Bartalena L, Bogazzi F, Brogioni S, Burelli A, Scarcello G, Martino E
Istituto di Endocrinologia, University of Pisa, Italy.
Horm Res. 1996;45(3-5):142-7. doi: 10.1159/000184777.
Free thyroid hormones (free thyroxine, FT4, and free triiodothyronine, FT3) represent a more useful index of thyroid status than total thyroid hormones, because the latter are influenced by variations of thyroid hormone-binding proteins, especially T4-binding globulin (TBG). Thus, increased serum total T4 (TT4) and, in many instances, T3 (TT3) concentrations are encountered in euthyroid subjects with TBG excess, familial dysalbuminemic hyperthyroxinemia and transthyretin-associated hyperthyroxinemia, while decreased serum TT4 and TT3 levels are associated with TBG deficiency: under these circumstances, measurement of serum FT4 and FT3 levels correctly establishes the diagnosis of euthyroidism. In cases of suspected hyperthyroidism, a diagnostic strategy can be suggested based on serum FT3 (and TSH) measurement, since FT4 may occasionally be elevated, also in euthyroid subjects, e.g., in patients under chronic amiodarone or L-T4 treatment. When hypothyroidism is suspected, the most reliable test appears to be FT4 (together with TSH), because FT3 may still be normal in patients with subclinical or mild thyroid failure. In any case, it is essential that reliable free thyroid hormone assays be used, which are devoid of methodological limitations responsible for artifactual results under particular circumstances, such as thyroid hormone-binding protein abnormalities, pregnancy and nonthyroidal illness.

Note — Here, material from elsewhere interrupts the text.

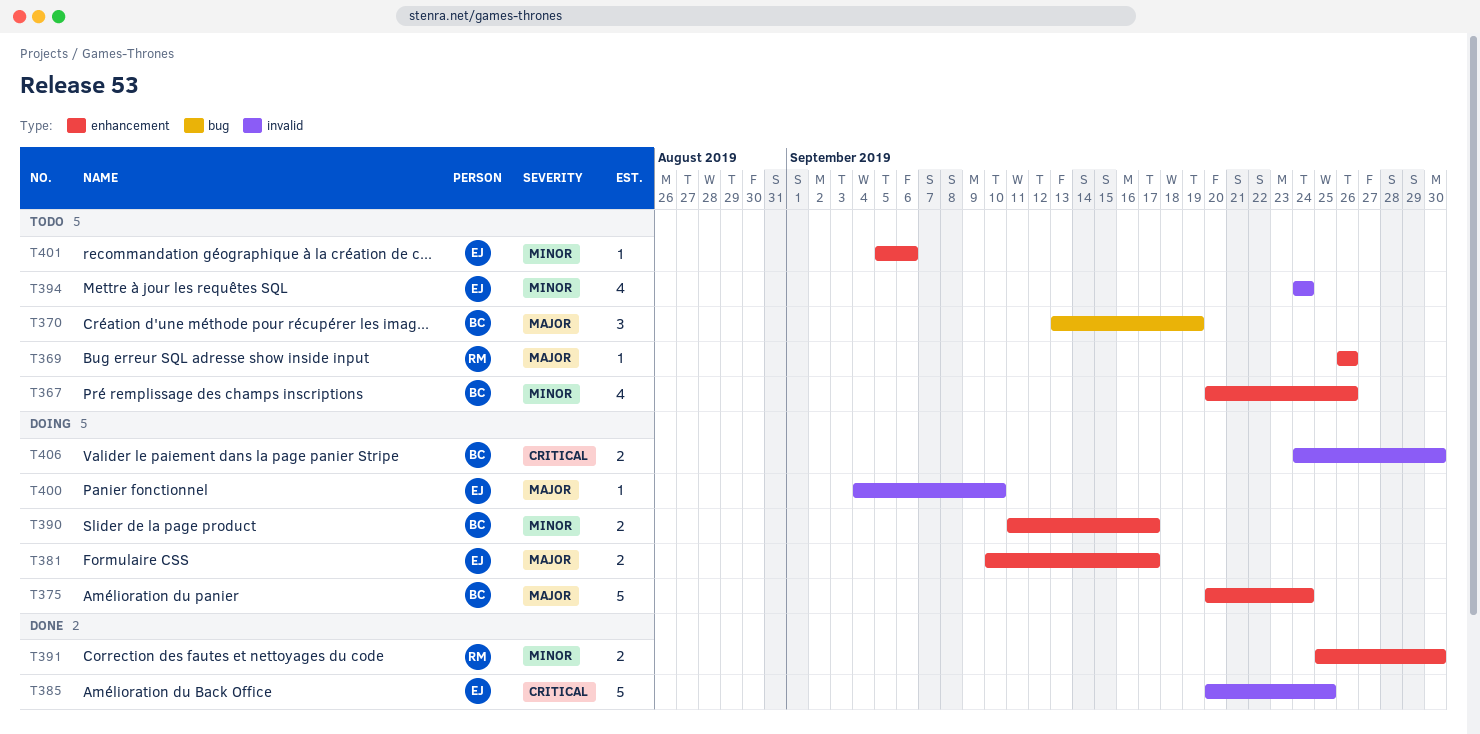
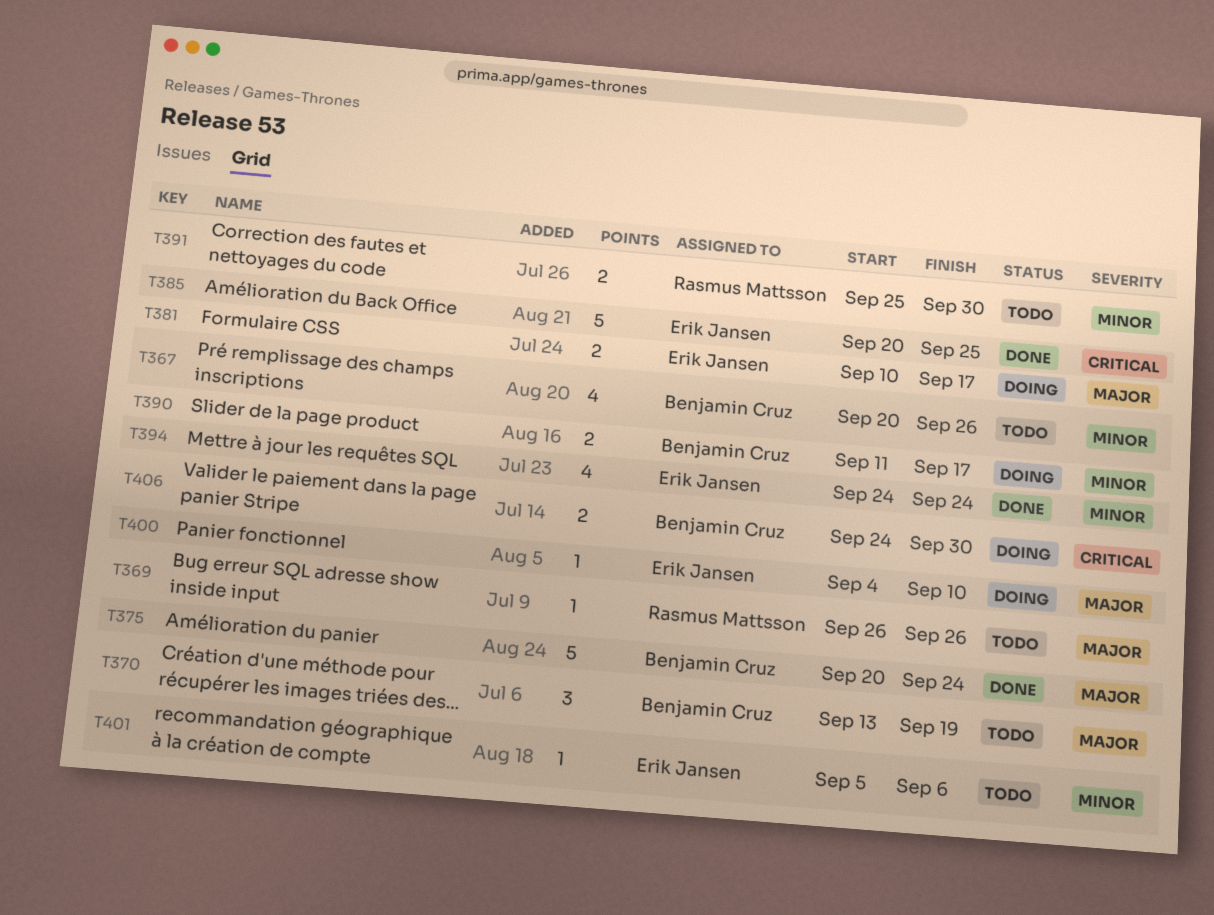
T375, status: Doing -> Done
T391, status: Done -> Todo
T394, status: Todo -> Done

游离甲状腺激素(游离甲状腺素,FT4,和游离三碘甲状腺原氨酸,FT3)比总甲状腺激素更能反映甲状腺状态,因为总甲状腺激素受甲状腺激素结合蛋白,尤其是甲状腺素结合球蛋白(TBG)变化的影响。因此,在TBG增多、家族性白蛋白异常性高甲状腺素血症和转甲状腺素蛋白相关高甲状腺素血症的甲状腺功能正常患者中,血清总T4(TT4)浓度升高,在许多情况下,T3(TT3)浓度也升高,而血清TT4和TT3水平降低与TBG缺乏有关:在这些情况下,测定血清FT4和FT3水平可正确诊断甲状腺功能正常。在疑似甲状腺功能亢进的病例中,可根据血清FT3(和TSH)测量结果提出诊断策略,因为在甲状腺功能正常的患者中,如接受慢性胺碘酮或L-T4治疗的患者,FT4偶尔也可能升高。当怀疑甲状腺功能减退时,最可靠的检查似乎是FT4(连同TSH),因为在亚临床或轻度甲状腺功能减退的患者中,FT3可能仍正常。无论如何,使用可靠的游离甲状腺激素测定方法至关重要,这些方法不存在在特定情况下导致人为结果的方法学局限性,如甲状腺激素结合蛋白异常、妊娠和非甲状腺疾病。